_TASK STATEMENT_
Repeat the entries exactly, and do not carry the pictures over.

(Beginning of INPUT DATA)

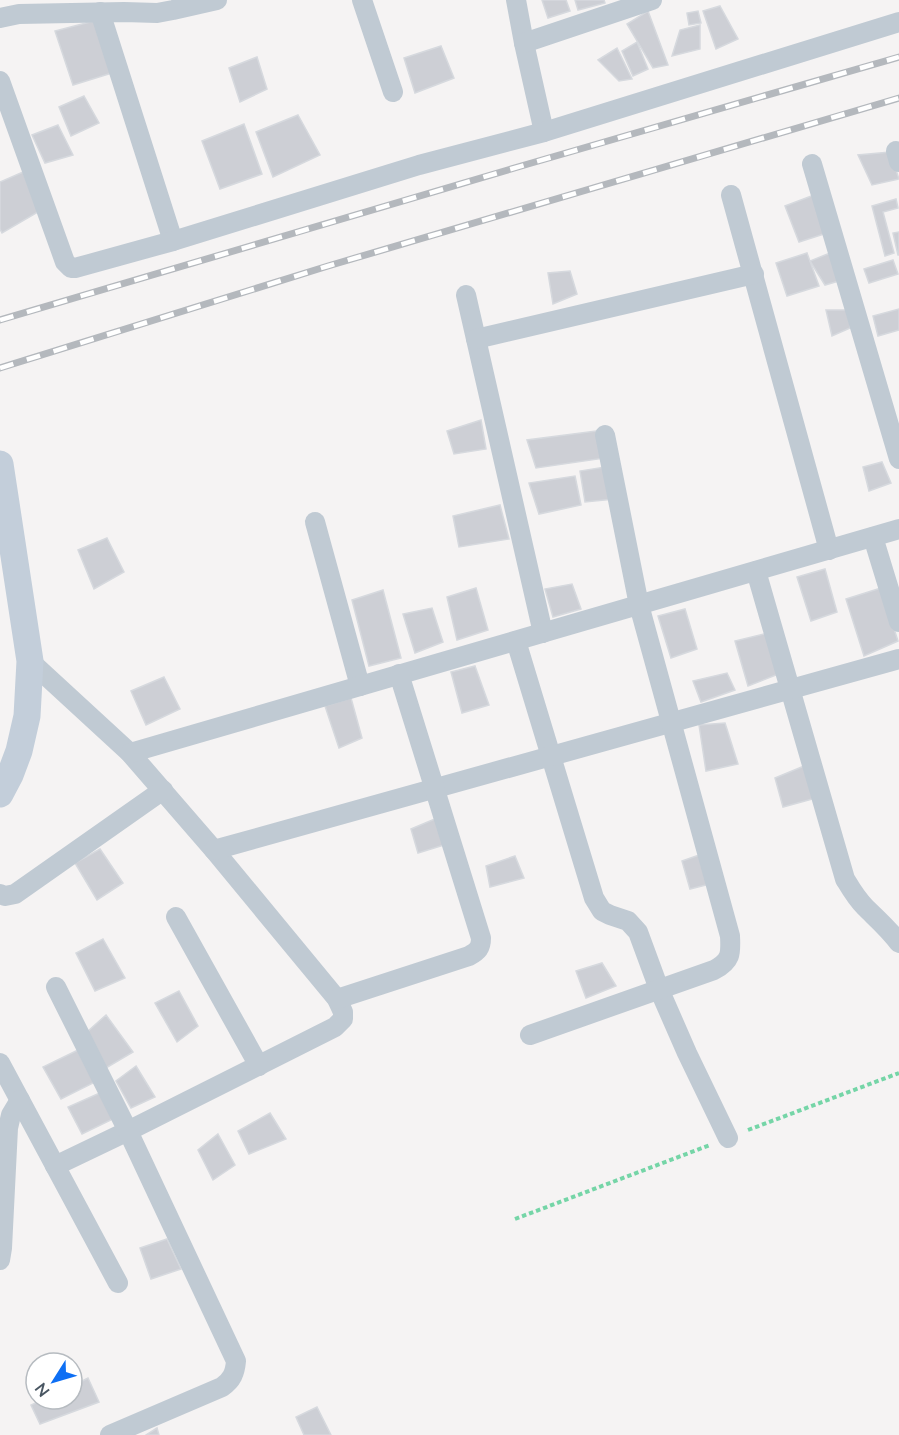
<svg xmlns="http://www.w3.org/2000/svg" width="899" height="1435" viewBox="0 0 899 1435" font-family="Lato,sans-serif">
  <rect width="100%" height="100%" fill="#f5f3f3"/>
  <g fill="#cdcfd5" stroke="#d6d9de" stroke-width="1.5">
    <path d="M542,0h24l4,11 -22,7z"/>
    <path d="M575,0h29l1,3 -27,7z"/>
    <path d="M720,6l18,33 -22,10 -13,-38z"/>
    <path d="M648,11l20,54 -15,3 -26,-44z"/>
    <path d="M698,11l3,12 -12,2 -2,-12z"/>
    <path d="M94,21l18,52 -39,12 -18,-54z"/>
    <path d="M700,25v24l-28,7 8,-26z"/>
    <path d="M637,42l11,27 -15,7 -11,-25z"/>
    <path d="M441,46l13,32 -39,15 -11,-35z"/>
    <path d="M617,48l15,31 -13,2 -21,-21z"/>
    <path d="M257,57l10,32 -27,13 -11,-34z"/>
    <path d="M84,96l15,27 -28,13 -12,-29z"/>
    <path d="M298,115l22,40 -47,22 -17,-45z"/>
    <path d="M244,124l18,50 -42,15 -18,-48z"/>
    <path d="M58,125l15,30 -28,8 -13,-28z"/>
    <path d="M890,152l9,27 -27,6 -14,-30z"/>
    <path d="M23,172l15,40 -36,21 -2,-4v-47z"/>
    <path d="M814,195l10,39 -25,8 -14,-36z"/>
    <path d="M896,199l2,9 -15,4 11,41 -9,3 -13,-50z"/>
    <path d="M899,232v23h-1l-5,-22z"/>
    <path d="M807,253l12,33 -32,10 -11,-33z"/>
    <path d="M830,253l9,28 -14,4 -15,-24z"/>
    <path d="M893,260l5,14 -29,9 -5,-14z"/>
    <path d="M570,271l7,23 -24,10 -5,-31z"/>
    <path d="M899,309v21l-21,6 -5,-20z"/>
    <path d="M826,310h23l1,18 -18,8z"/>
    <path d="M481,420l5,29 -32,5 -7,-23z"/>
    <path d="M596,431l9,27 -69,10 -9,-28z"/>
    <path d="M882,462l9,21 -22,8 -6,-24z"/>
    <path d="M611,466l3,33 -29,3 -5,-31z"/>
    <path d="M575,476l6,29 -42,9 -10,-31z"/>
    <path d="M500,505l9,34 -50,8 -6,-31z"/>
    <path d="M107,538l17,34 -30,17 -16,-39z"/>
    <path d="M825,569l12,43 -26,9 -14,-44z"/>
    <path d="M572,584l9,25 -28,8 -8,-28z"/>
    <path d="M476,588l12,42 -31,10 -10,-43z"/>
    <path d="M881,588l17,53 -34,15 -18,-57z"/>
    <path d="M383,590l18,68 -32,8 -17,-66z"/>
    <path d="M432,608l11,34 -28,11 -12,-39z"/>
    <path d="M685,609l12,40 -26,9 -13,-42z"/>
    <path d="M768,633l13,40 -33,13 -13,-45z"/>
    <path d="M475,666l14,39 -27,8 -11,-41z"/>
    <path d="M727,673l8,17 -34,12 -8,-21z"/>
    <path d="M164,677l16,32 -34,16 -15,-34z"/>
    <path d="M351,698l11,40 -23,10 -14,-42z"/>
    <path d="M725,723l13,41 -32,7 -7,-46z"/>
    <path d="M804,766l12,32 -33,9 -8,-29z"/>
    <path d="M437,818l7,27 -26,8 -7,-24z"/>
    <path d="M100,849l23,34 -26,17 -22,-37z"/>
    <path d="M702,854l8,30 -20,5 -8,-28z"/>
    <path d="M515,856l9,22 -34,9 -4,-21z"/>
    <path d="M103,939l22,39 -30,13 -19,-38z"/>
    <path d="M602,963l14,23 -30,12 -10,-27z"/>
    <path d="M179,991l19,35 -21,16 -22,-39z"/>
    <path d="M106,1015l27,37 -27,16 -20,-35z"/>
    <path d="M80,1049l17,32 -36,18 -18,-32z"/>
    <path d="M136,1066l19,31 -24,11 -15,-27z"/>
    <path d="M102,1092l13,26 -33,16 -14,-27z"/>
    <path d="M270,1113l16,26 -37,15 -11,-23z"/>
    <path d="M218,1134l17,31 -22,15 -15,-30z"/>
    <path d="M167,1239l14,30 -30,10 -11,-31z"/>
    <path d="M88,1378l11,24 -59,22 -9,-19 13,-6h28v-13z"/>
    <path d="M317,1407l14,28h-27l-8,-18z"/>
    <path d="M157,1428l2,7h-13z"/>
  </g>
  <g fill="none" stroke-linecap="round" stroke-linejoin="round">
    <g stroke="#75d5a7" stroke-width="4" stroke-dasharray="4.5 3" stroke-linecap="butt">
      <path d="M748,1130l151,-57"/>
      <path d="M515,1219l195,-74"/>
    </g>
    <g stroke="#c0cad3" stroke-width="20">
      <path d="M362,0l31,92"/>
      <path d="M516,0l8,43 20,89"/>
      <path d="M100,12l73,229"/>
      <path d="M0,18l19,-4 105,-2 33,1 16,-3 44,-10"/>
      <path d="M524,43l128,-43"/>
      <path d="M0,81l65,181 6,6h4l98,-27 246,-76 125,-33 355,-110"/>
      <path d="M896,151l3,11"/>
      <path d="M812,164l87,295"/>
      <path d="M731,195l98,355"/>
      <path d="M466,295l77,338"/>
      <path d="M476,339l278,-65"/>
      <path d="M315,522l45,164"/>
      <path d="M873,537l26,85"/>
      <path d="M756,571l89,308c6,10 11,19 20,28 11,11 24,22 34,36"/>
      <path d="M516,641l78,257 8,13 8,4 18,6 10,11 21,57 28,64 41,85"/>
      <path d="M30,661l100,92 84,97 123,149 6,13v7l-8,8 -207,104 -73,35"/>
      <path d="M130,753l769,-224"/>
      <path d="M214,850l685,-191"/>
      <path d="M0,894l5,2 10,-2 148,-104"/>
      <path d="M176,917l83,149"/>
      <path d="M56,987l72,144 108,230c-1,12 -4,19 -14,26l-112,48"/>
      <path d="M337,999l132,-43c9,-5 12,-8 12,-18l-82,-264"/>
      <path d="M530,1035l184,-65c17,-9 17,-16 16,-34l-91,-331 -34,-170"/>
      <path d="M0,1063l118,220"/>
      <path d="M0,1260l2,-12 6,-120 3,-13 9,-15"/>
    </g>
    <path stroke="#c3ceda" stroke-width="27" d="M0,464l30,197 -3,55 -8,35 -9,24 -10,19"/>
    <defs>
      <g id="rail">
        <path d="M0,320l528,-156 371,-107"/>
        <path d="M0,368l328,-102 571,-168"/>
      </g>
    </defs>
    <use href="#rail" stroke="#b4b8bd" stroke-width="7"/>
    <use href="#rail" stroke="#fff" stroke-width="4.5" stroke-dasharray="14" stroke-linecap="butt"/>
  </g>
  <g transform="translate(54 1381) rotate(233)"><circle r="28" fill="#ffffff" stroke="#b6bbc0" stroke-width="1.5"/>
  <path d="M0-4.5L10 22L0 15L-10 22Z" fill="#0e6ff4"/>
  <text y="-9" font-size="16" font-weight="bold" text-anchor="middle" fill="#495662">N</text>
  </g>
</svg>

(End of INPUT DATA)

_ANSWER TO THIS PROBLEM_
<svg xmlns="http://www.w3.org/2000/svg" width="899" height="1435" viewBox="0 0 899 1435" font-family="Lato,sans-serif">
  <rect width="100%" height="100%" fill="#f5f3f3"/>
  <g fill="#cdcfd5" stroke="#d6d9de" stroke-width="1.5">
    <path d="M542,0h24l4,11 -22,7z"/>
    <path d="M575,0h29l1,3 -27,7z"/>
    <path d="M720,6l18,33 -22,10 -13,-38z"/>
    <path d="M648,11l20,54 -15,3 -26,-44z"/>
    <path d="M698,11l3,12 -12,2 -2,-12z"/>
    <path d="M94,21l18,52 -39,12 -18,-54z"/>
    <path d="M700,25v24l-28,7 8,-26z"/>
    <path d="M637,42l11,27 -15,7 -11,-25z"/>
    <path d="M441,46l13,32 -39,15 -11,-35z"/>
    <path d="M617,48l15,31 -13,2 -21,-21z"/>
    <path d="M257,57l10,32 -27,13 -11,-34z"/>
    <path d="M84,96l15,27 -28,13 -12,-29z"/>
    <path d="M298,115l22,40 -47,22 -17,-45z"/>
    <path d="M244,124l18,50 -42,15 -18,-48z"/>
    <path d="M58,125l15,30 -28,8 -13,-28z"/>
    <path d="M890,152l9,27 -27,6 -14,-30z"/>
    <path d="M23,172l15,40 -36,21 -2,-4v-47z"/>
    <path d="M814,195l10,39 -25,8 -14,-36z"/>
    <path d="M896,199l2,9 -15,4 11,41 -9,3 -13,-50z"/>
    <path d="M899,232v23h-1l-5,-22z"/>
    <path d="M807,253l12,33 -32,10 -11,-33z"/>
    <path d="M830,253l9,28 -14,4 -15,-24z"/>
    <path d="M893,260l5,14 -29,9 -5,-14z"/>
    <path d="M570,271l7,23 -24,10 -5,-31z"/>
    <path d="M899,309v21l-21,6 -5,-20z"/>
    <path d="M826,310h23l1,18 -18,8z"/>
    <path d="M481,420l5,29 -32,5 -7,-23z"/>
    <path d="M596,431l9,27 -69,10 -9,-28z"/>
    <path d="M882,462l9,21 -22,8 -6,-24z"/>
    <path d="M611,466l3,33 -29,3 -5,-31z"/>
    <path d="M575,476l6,29 -42,9 -10,-31z"/>
    <path d="M500,505l9,34 -50,8 -6,-31z"/>
    <path d="M107,538l17,34 -30,17 -16,-39z"/>
    <path d="M825,569l12,43 -26,9 -14,-44z"/>
    <path d="M572,584l9,25 -28,8 -8,-28z"/>
    <path d="M476,588l12,42 -31,10 -10,-43z"/>
    <path d="M881,588l17,53 -34,15 -18,-57z"/>
    <path d="M383,590l18,68 -32,8 -17,-66z"/>
    <path d="M432,608l11,34 -28,11 -12,-39z"/>
    <path d="M685,609l12,40 -26,9 -13,-42z"/>
    <path d="M768,633l13,40 -33,13 -13,-45z"/>
    <path d="M475,666l14,39 -27,8 -11,-41z"/>
    <path d="M727,673l8,17 -34,12 -8,-21z"/>
    <path d="M164,677l16,32 -34,16 -15,-34z"/>
    <path d="M351,698l11,40 -23,10 -14,-42z"/>
    <path d="M725,723l13,41 -32,7 -7,-46z"/>
    <path d="M804,766l12,32 -33,9 -8,-29z"/>
    <path d="M437,818l7,27 -26,8 -7,-24z"/>
    <path d="M100,849l23,34 -26,17 -22,-37z"/>
    <path d="M702,854l8,30 -20,5 -8,-28z"/>
    <path d="M515,856l9,22 -34,9 -4,-21z"/>
    <path d="M103,939l22,39 -30,13 -19,-38z"/>
    <path d="M602,963l14,23 -30,12 -10,-27z"/>
    <path d="M179,991l19,35 -21,16 -22,-39z"/>
    <path d="M106,1015l27,37 -27,16 -20,-35z"/>
    <path d="M80,1049l17,32 -36,18 -18,-32z"/>
    <path d="M136,1066l19,31 -24,11 -15,-27z"/>
    <path d="M102,1092l13,26 -33,16 -14,-27z"/>
    <path d="M270,1113l16,26 -37,15 -11,-23z"/>
    <path d="M218,1134l17,31 -22,15 -15,-30z"/>
    <path d="M167,1239l14,30 -30,10 -11,-31z"/>
    <path d="M88,1378l11,24 -59,22 -9,-19 13,-6h28v-13z"/>
    <path d="M317,1407l14,28h-27l-8,-18z"/>
    <path d="M157,1428l2,7h-13z"/>
  </g>
  <g fill="none" stroke-linecap="round" stroke-linejoin="round">
    <g stroke="#75d5a7" stroke-width="4" stroke-dasharray="4.5 3" stroke-linecap="butt">
      <path d="M748,1130l151,-57"/>
      <path d="M515,1219l195,-74"/>
    </g>
    <g stroke="#c0cad3" stroke-width="20">
      <path d="M362,0l31,92"/>
      <path d="M516,0l8,43 20,89"/>
      <path d="M100,12l73,229"/>
      <path d="M0,18l19,-4 105,-2 33,1 16,-3 44,-10"/>
      <path d="M524,43l128,-43"/>
      <path d="M0,81l65,181 6,6h4l98,-27 246,-76 125,-33 355,-110"/>
      <path d="M896,151l3,11"/>
      <path d="M812,164l87,295"/>
      <path d="M731,195l98,355"/>
      <path d="M466,295l77,338"/>
      <path d="M476,339l278,-65"/>
      <path d="M315,522l45,164"/>
      <path d="M873,537l26,85"/>
      <path d="M756,571l89,308c6,10 11,19 20,28 11,11 24,22 34,36"/>
      <path d="M516,641l78,257 8,13 8,4 18,6 10,11 21,57 28,64 41,85"/>
      <path d="M30,661l100,92 84,97 123,149 6,13v7l-8,8 -207,104 -73,35"/>
      <path d="M130,753l769,-224"/>
      <path d="M214,850l685,-191"/>
      <path d="M0,894l5,2 10,-2 148,-104"/>
      <path d="M176,917l83,149"/>
      <path d="M56,987l72,144 108,230c-1,12 -4,19 -14,26l-112,48"/>
      <path d="M337,999l132,-43c9,-5 12,-8 12,-18l-82,-264"/>
      <path d="M530,1035l184,-65c17,-9 17,-16 16,-34l-91,-331 -34,-170"/>
      <path d="M0,1063l118,220"/>
      <path d="M0,1260l2,-12 6,-120 3,-13 9,-15"/>
    </g>
    <path stroke="#c3ceda" stroke-width="27" d="M0,464l30,197 -3,55 -8,35 -9,24 -10,19"/>
    <defs>
      <g id="rail">
        <path d="M0,320l528,-156 371,-107"/>
        <path d="M0,368l328,-102 571,-168"/>
      </g>
    </defs>
    <use href="#rail" stroke="#b4b8bd" stroke-width="7"/>
    <use href="#rail" stroke="#fff" stroke-width="4.5" stroke-dasharray="14" stroke-linecap="butt"/>
  </g>
  <g transform="translate(54 1381) rotate(233)"><circle r="28" fill="#ffffff" stroke="#b6bbc0" stroke-width="1.5"/>
  <path d="M0-4.5L10 22L0 15L-10 22Z" fill="#0e6ff4"/>
  <text y="-9" font-size="16" font-weight="bold" text-anchor="middle" fill="#495662">N</text>
  </g>
</svg>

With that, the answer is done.